As mentioned earlier there are two versions of GuardME: a console and a GUI version. But the two versions are slightly different in terms of functionality, where they can be run and how they operate. Here's the difference:
Console Version

• Interface: Text-based menu in the terminal
• Works in: Any environment (cloud, SSH, servers, headless systems)
• Dependencies: Just libcurl and OpenSSL
• File: Single console_main.cpp (~1,500 lines)

Features:

• URL threat analysis
• Password breach checking
• Password generator
• Virus scanning with ClamAV
• System health monitoring
• File threat assessment
• Chat with Guardi (text only)
• Download folder monitoring

---

GUI Version

• Interface: Graphical window with tabs, buttons, and widgets
• Works in: Desktop systems with a display and OpenGL
• Dependencies: Qt6, libcurl, OpenSSL, nlohmann-json, espeak (optional)
• Files: Multiple source files across gui/, core/, security/, network/, utils/ directories

Everything in Console, plus:

• Visual dashboard with security statistics
• WHOIS domain lookup
• Email Protection with IMAP integration
• Encrypted credential vault with master password
• Guardi with cartoon expressions (happy/distressed images)
• Text-to-speech for Guardi responses
• Application icon and desktop launcher
• Scrollable tabs and modern UI

---

Quick Comparison

Feature	Console	GUI
URL Analysis	Yes	Yes
Password Breach Check	Yes	Yes
Password Generator	Yes	Yes + Clipboard Copy
Virus Scanning	Yes	Yes
System Health	Yes	Yes + Visual Dashboard
Guardi Chatbot	Text only	Images + TTS
Email Protection	No	Yes
Credential Vault	No	Yes
WHOIS Lookup	No	Yes
Works in Cloud	Yes	No

Recommendation
We recommend the GUI version for the following two reasons:

1. It is easier to operate
2. There are more features available then there are in the console version simply because they aren’t possible in the console version.

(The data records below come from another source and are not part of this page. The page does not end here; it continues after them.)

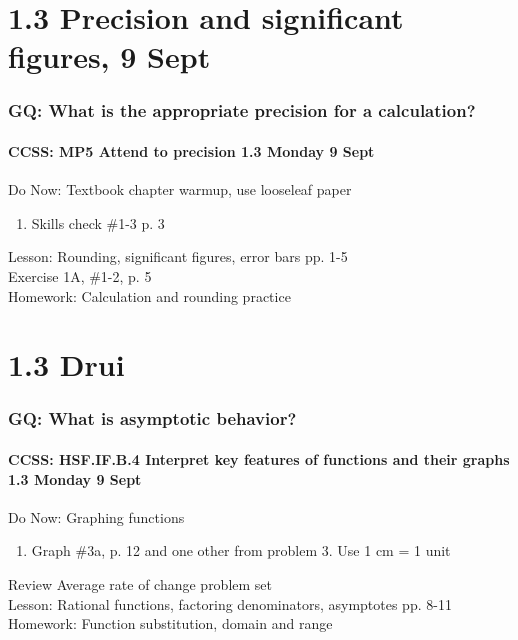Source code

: \documentclass{beamer}
\begin{document}
  \section{1.3 Precision and significant figures, 9 Sept}
  \frame
  {
    \frametitle{GQ: What is the appropriate precision for a calculation?}
    \framesubtitle{CCSS: MP5 Attend to precision \hfill \alert{1.3 Monday 9 Sept}}

    \begin{block}{Do Now: Textbook chapter warmup, use looseleaf paper}
    \begin{enumerate}
        \item Skills check \#1-3 p. 3
    \end{enumerate}
    \end{block}
    Lesson: Rounding, significant figures, error bars pp. 1-5\\
    Exercise 1A, \#1-2, p. 5
    \\[0.5cm]
    Homework: Calculation and rounding practice
  }

  \section{1.3 Drui}
  \frame
  {
    \frametitle{GQ: What is asymptotic behavior?}
    \framesubtitle{CCSS: HSF.IF.B.4 Interpret key features of functions and their graphs \hfill \alert{1.3 Monday 9 Sept}}

    \begin{block}{Do Now: Graphing functions}
    \begin{enumerate}
        \item Graph \#3a, p. 12 and one other from problem 3. Use 1 cm = 1 unit
    \end{enumerate}
    \end{block}
    Review Average rate of change problem set\\ \bigskip
    Lesson: Rational functions, factoring denominators, asymptotes pp. 8-11
    \\%
    Homework: Function substitution, domain and range
  }
\end{document}

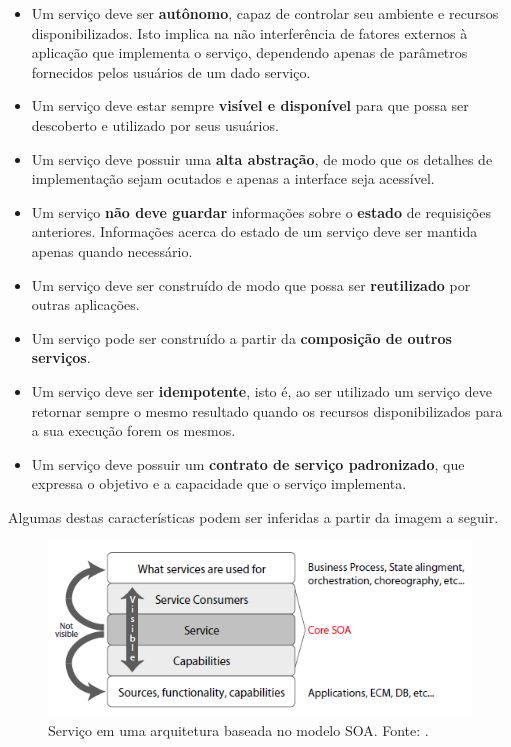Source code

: \begin{itemize}
\item Um serviço deve ser \textbf{autônomo},  capaz de controlar seu ambiente e recursos disponibilizados. Isto implica na não interferência de fatores externos à aplicação que implementa o serviço, dependendo apenas de parâmetros fornecidos pelos usuários de um dado serviço.

\item Um serviço deve estar sempre \textbf{visível e disponível} para que possa ser descoberto e utilizado por seus usuários.

\item Um serviço deve possuir uma \textbf{alta abstração}, de modo que os detalhes de implementação sejam ocutados e apenas a interface seja acessível.

\item Um serviço \textbf{não deve guardar} informações sobre o \textbf{estado} de requisições anteriores. Informações acerca do estado de um serviço deve ser mantida apenas quando necessário.

\item Um serviço deve ser construído de modo que possa ser \textbf{reutilizado} por outras aplicações.

\item Um serviço pode ser construído a partir da \textbf{composição de outros serviços}.

\item Um serviço deve ser \textbf{idempotente}, isto é, ao ser utilizado um serviço deve retornar sempre o mesmo resultado quando os recursos disponibilizados para a sua execução forem os mesmos.

\item Um serviço deve possuir um \textbf{contrato de serviço padronizado}, que expressa o objetivo e a capacidade que o serviço implementa.
\end{itemize}

Algumas destas características podem ser inferidas a partir da imagem a seguir.

\begin{figure}[htb]
\centering
\includegraphics[scale=0.8]{figuras/servico_na_arquitetura.png}
\caption{Serviço em uma arquitetura baseada no modelo SOA. Fonte: \cite{nickull_service_2007}.}
\label{servico_na_arquitetura}
\end{figure}

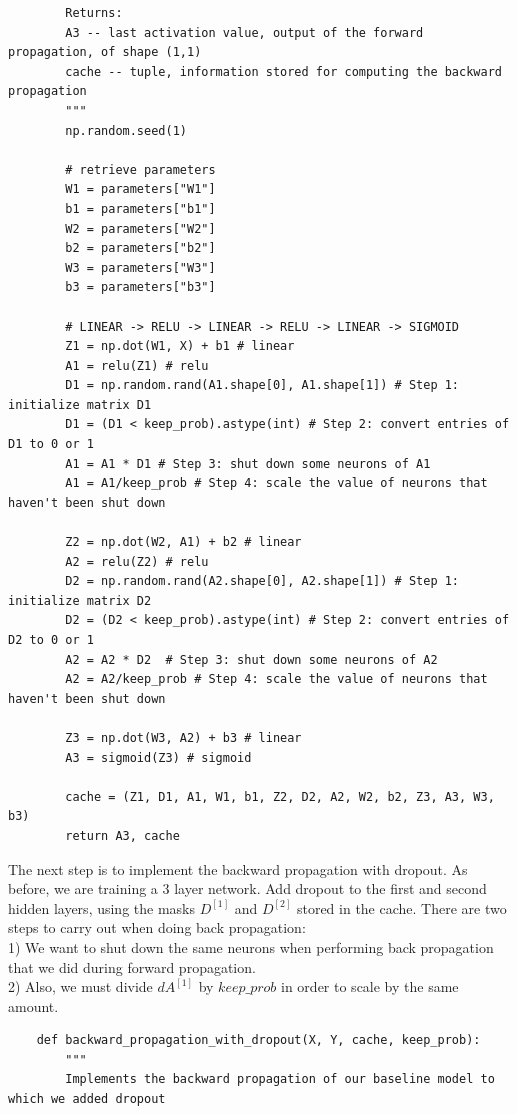 \documentclass[11pt, a4paper]{article}
\begin{document}
\begin{spacing}{1.1}
\begin{lstlisting}
		Returns:
		A3 -- last activation value, output of the forward propagation, of shape (1,1)
		cache -- tuple, information stored for computing the backward propagation
		"""
		np.random.seed(1)
		
		# retrieve parameters
		W1 = parameters["W1"]
		b1 = parameters["b1"]
		W2 = parameters["W2"]
		b2 = parameters["b2"]
		W3 = parameters["W3"]
		b3 = parameters["b3"]
		
		# LINEAR -> RELU -> LINEAR -> RELU -> LINEAR -> SIGMOID
		Z1 = np.dot(W1, X) + b1 # linear
		A1 = relu(Z1) # relu
		D1 = np.random.rand(A1.shape[0], A1.shape[1]) # Step 1: initialize matrix D1
		D1 = (D1 < keep_prob).astype(int) # Step 2: convert entries of D1 to 0 or 1
		A1 = A1 * D1 # Step 3: shut down some neurons of A1
		A1 = A1/keep_prob # Step 4: scale the value of neurons that haven't been shut down
		
		Z2 = np.dot(W2, A1) + b2 # linear
		A2 = relu(Z2) # relu
		D2 = np.random.rand(A2.shape[0], A2.shape[1]) # Step 1: initialize matrix D2
		D2 = (D2 < keep_prob).astype(int) # Step 2: convert entries of D2 to 0 or 1
		A2 = A2 * D2  # Step 3: shut down some neurons of A2
		A2 = A2/keep_prob # Step 4: scale the value of neurons that haven't been shut down

		Z3 = np.dot(W3, A2) + b3 # linear
		A3 = sigmoid(Z3) # sigmoid
		
		cache = (Z1, D1, A1, W1, b1, Z2, D2, A2, W2, b2, Z3, A3, W3, b3)
		return A3, cache \end{lstlisting} \vspace*{1mm}
	The next step is to implement the backward propagation with dropout. As before, we are training a 3 layer network. Add dropout to the first and second hidden layers, using the masks $D^{[1]}$ and $D^{[2]}$ stored in the cache. There are two steps to carry out when doing back propagation: \vspace*{1mm} \\ 
	\hspace*{3mm} 1) We want to shut down the same neurons when performing back propagation that we did during \hspace*{8.5mm} forward propagation. \\
	\hspace*{3mm} 2) Also, we must divide $dA^{[1]}$ by $keep\_prob$ in order to scale by the same amount. \newpage

	\begin{lstlisting}
	def backward_propagation_with_dropout(X, Y, cache, keep_prob):
		"""
		Implements the backward propagation of our baseline model to which we added dropout
		

\end{lstlisting}
\end{spacing}
\end{document}
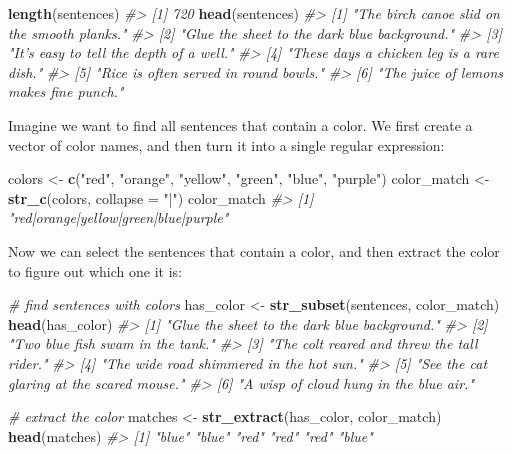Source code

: \documentclass[]{book}
\newenvironment{Shaded}{\begin{snugshade}}{\end{snugshade}}
\newcommand{\CommentTok}[1]{\textcolor[rgb]{0.56,0.35,0.01}{\textit{#1}}}
\newcommand{\DataTypeTok}[1]{\textcolor[rgb]{0.13,0.29,0.53}{#1}}
\newcommand{\KeywordTok}[1]{\textcolor[rgb]{0.13,0.29,0.53}{\textbf{#1}}}
\newcommand{\NormalTok}[1]{#1}
\newcommand{\StringTok}[1]{\textcolor[rgb]{0.31,0.60,0.02}{#1}}
\begin{document}
\begin{Shaded}
\begin{Highlighting}[]
\KeywordTok{length}\NormalTok{(sentences)}
\CommentTok{#> [1] 720}
\KeywordTok{head}\NormalTok{(sentences)}
\CommentTok{#> [1] "The birch canoe slid on the smooth planks." }
\CommentTok{#> [2] "Glue the sheet to the dark blue background."}
\CommentTok{#> [3] "It's easy to tell the depth of a well."     }
\CommentTok{#> [4] "These days a chicken leg is a rare dish."   }
\CommentTok{#> [5] "Rice is often served in round bowls."       }
\CommentTok{#> [6] "The juice of lemons makes fine punch."}
\end{Highlighting}
\end{Shaded}

Imagine we want to find all sentences that contain a color. We first create a vector of color names, and then turn it into a single regular expression:

\begin{Shaded}
\begin{Highlighting}[]
\NormalTok{colors <-}\StringTok{ }\KeywordTok{c}\NormalTok{(}\StringTok{"red"}\NormalTok{, }\StringTok{"orange"}\NormalTok{, }\StringTok{"yellow"}\NormalTok{, }\StringTok{"green"}\NormalTok{, }\StringTok{"blue"}\NormalTok{, }\StringTok{"purple"}\NormalTok{)}
\NormalTok{color_match <-}\StringTok{ }\KeywordTok{str_c}\NormalTok{(colors, }\DataTypeTok{collapse =} \StringTok{"|"}\NormalTok{)}
\NormalTok{color_match}
\CommentTok{#> [1] "red|orange|yellow|green|blue|purple"}
\end{Highlighting}
\end{Shaded}

Now we can select the sentences that contain a color, and then extract the color to figure out which one it is:

\begin{Shaded}
\begin{Highlighting}[]
\CommentTok{# find sentences with colors}
\NormalTok{has_color <-}\StringTok{ }\KeywordTok{str_subset}\NormalTok{(sentences, color_match)}
\KeywordTok{head}\NormalTok{(has_color)}
\CommentTok{#> [1] "Glue the sheet to the dark blue background."}
\CommentTok{#> [2] "Two blue fish swam in the tank."            }
\CommentTok{#> [3] "The colt reared and threw the tall rider."  }
\CommentTok{#> [4] "The wide road shimmered in the hot sun."    }
\CommentTok{#> [5] "See the cat glaring at the scared mouse."   }
\CommentTok{#> [6] "A wisp of cloud hung in the blue air."}

\CommentTok{# extract the color}
\NormalTok{matches <-}\StringTok{ }\KeywordTok{str_extract}\NormalTok{(has_color, color_match)}
\KeywordTok{head}\NormalTok{(matches)}
\CommentTok{#> [1] "blue" "blue" "red"  "red"  "red"  "blue"}
\end{Highlighting}
\end{Shaded}
\end{document}
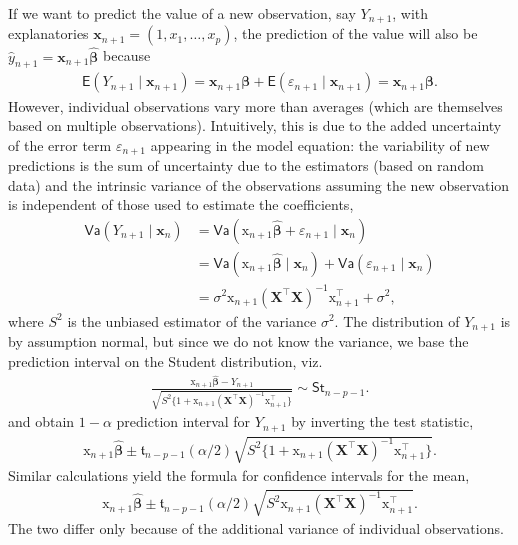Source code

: \documentclass[
  11pt,
  letterpaper,
]{book}
\theoremstyle{definition}
\theoremstyle{definition}
\theoremstyle{definition}
\theoremstyle{remark}
\begin{document}
If we want to predict the value of a new observation, say \(Y_{n+1}\), with explanatories \(\mathbf{x}_{n+1} = (1, x_1, \ldots, x_p)\), the prediction of the value will also be \(\widehat{y}_{n+1} = \mathbf{x}_{n+1}\widehat{\boldsymbol{\beta}}\) because
\begin{align*}
\mathsf{E}(Y_{n+1} \mid \mathbf{x}_{n+1}) = \mathbf{x}_{n+1}\boldsymbol{\beta} + \mathsf{E}(\varepsilon_{n+1} \mid \mathbf{x}_{n+1}) = \mathbf{x}_{n+1}\boldsymbol{\beta}.
\end{align*}
However, individual observations vary more than averages (which are themselves based on multiple observations). Intuitively, this is due to the added uncertainty of the error term \(\varepsilon_{n+1}\) appearing in the model equation: the variability of new predictions is the sum of uncertainty due to the estimators (based on random data) and the intrinsic variance of the observations assuming the new observation is independent of those used to estimate the coefficients,
\begin{align*}
\mathsf{Va}(Y_{n+1} \mid \mathbf{x}_n) &= \mathsf{Va}(\mathrm{x}_{n+1}\widehat{\boldsymbol{\beta}} + \varepsilon_{n+1} \mid \mathbf{x}_n)
\\&=\mathsf{Va}(\mathrm{x}_{n+1}\widehat{\boldsymbol{\beta}} \mid \mathbf{x}_n) +\mathsf{Va}(\varepsilon_{n+1} \mid \mathbf{x}_n) 
\\& = \sigma^2\mathrm{x}_{n+1}(\mathbf{X}^\top\mathbf{X})^{-1}\mathrm{x}_{n+1}^\top + \sigma^2,
\end{align*}
where \(S^2\) is the unbiased estimator of the variance \(\sigma^2\). The distribution of \(Y_{n+1}\) is by assumption normal, but since we do not know the variance, we base the prediction interval on the Student distribution, viz.
\begin{align*}
\frac{\mathrm{x}_{n+1}\widehat{\boldsymbol{\beta}}-Y_{n+1}}{\sqrt{S^2\{1+\mathrm{x}_{n+1}(\mathbf{X}^\top\mathbf{X})^{-1}\mathrm{x}_{n+1}^\top\}}}\sim \mathsf{St}_{n-p-1}.
\end{align*}
and obtain \(1-\alpha\) prediction interval for \(Y_{n+1}\) by inverting the test statistic,
\begin{align*}
\mathrm{x}_{n+1}\widehat{\boldsymbol{\beta}}\pm \mathfrak{t}_{n-p-1}(\alpha/2)\sqrt{S^2\{1+\mathrm{x}_{n+1}(\mathbf{X}^\top\mathbf{X})^{-1}\mathrm{x}_{n+1}^\top\}}.
\end{align*}
Similar calculations yield the formula for confidence intervals for the mean,
\begin{align*}
\mathrm{x}_{n+1}\widehat{\boldsymbol{\beta}}\pm \mathfrak{t}_{n-p-1}(\alpha/2)\sqrt{S^2\mathrm{x}_{n+1}(\mathbf{X}^\top\mathbf{X})^{-1}\mathrm{x}_{n+1}^\top}.
\end{align*}
The two differ only because of the additional variance of individual observations.
\end{document}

Note: While the GUI version is great in some areas it does have some flaws. First it requires a system with OpenGL support (I.e. a desktop environment). Another flaw is that there is currently no Microsoft Windows support meaning there is no way to install the GUI version of the program on Microsoft Windows although it is possible to install the console version on Microsoft Windows using WSL.

Contributing

Contributions are welcome and appreciated! Whether you're fixing bugs, adding new features, improving documentation, or suggesting ideas, your help makes GuardME better for everyone.

Ways to contribute:

• Report bugs or security vulnerabilities
• Suggest new features or improvements
• Submit pull requests with fixes or enhancements
• Improve documentation or add examples
• Share feedback on your experience using GuardME

Getting started:

1. Fork the repository
2. Create a feature branch (git checkout -b feature/your-feature)
3. Make your changes and test thoroughly
4. Commit with clear, descriptive messages
5. Submit a pull request

Thank you to everyone who contributes to making GuardME a stronger security tool!

---

License

MIT License - See LICENSE file for details.